Evaluation of the Uncertainty in the Measurement of Nanoparticle Size and Concentration by Single Particle Inductively Coupled Plasma Mass Spectrometry Technique

Abstract

Single-particle inductively coupled plasma-mass spectrometry (sp-ICP-MS) is a powerful technique that enables the simultaneous measurement of nanoparticle size and the quantification of metal-containing nanoparticles at real concentrations. These measurements are critical for understanding the potential uses of nanoparticles in various fields. However, sp-ICP-MS is not yet considered a mature methodology. Standardization is necessary, particularly in assessing the reliability of size distribution measurements. This study aims to standardize sp-ICP-MS by assessing the reliability of size distribution measurements for polyvinylpyrrolidone-coated silver nanoparticles and quantifying the input quantities contributing to uncertainties.

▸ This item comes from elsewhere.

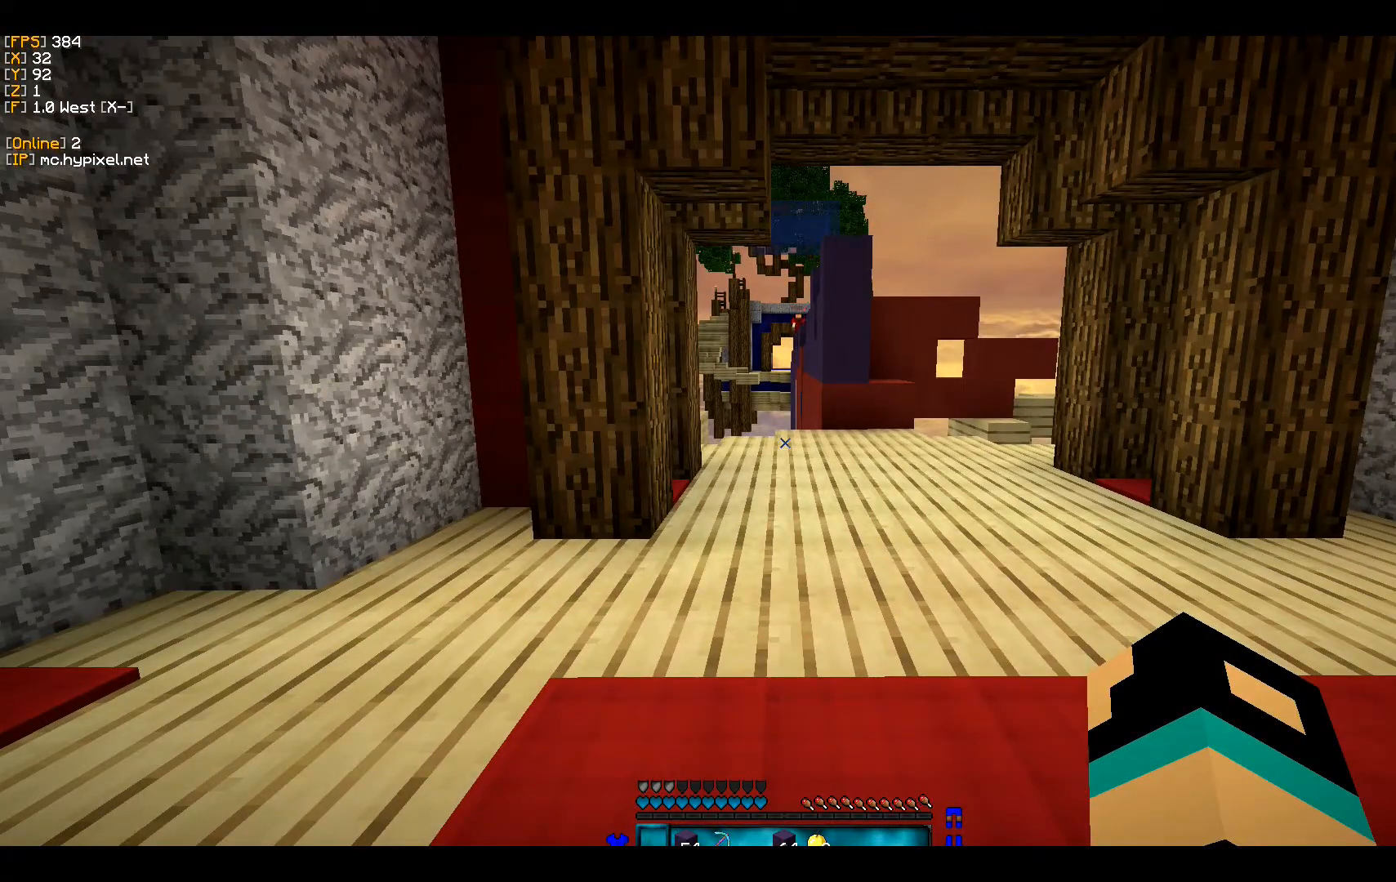
{"keys": [], "mouse": [], "events": []}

The uncertainties in calibration, repeatability, and trueness were evaluated based on the thresholds defined by International Organization for Standardization (ISO) standards. Calibration uncertainty was found to be 8.1%, while repeatability was 0.04%, both within the stipulated range of less than 10%. The expanded uncertainty was calculated to be 17%, with a 95% coverage probability for the reference material. Limits of detection (LOD) and quantification (LOQ) for dissolved concentration, particles per mL, and size were determined to be 0.37 μg L–1, 97.5 particles mL–1, and 24.6 nm, respectively. These results demonstrate that the reliability and repeatability of sp-ICP-MS meet ISO-defined thresholds, suggesting that with further standardization, sp-ICP-MS could become a reliable methodology for nanoparticle analysis.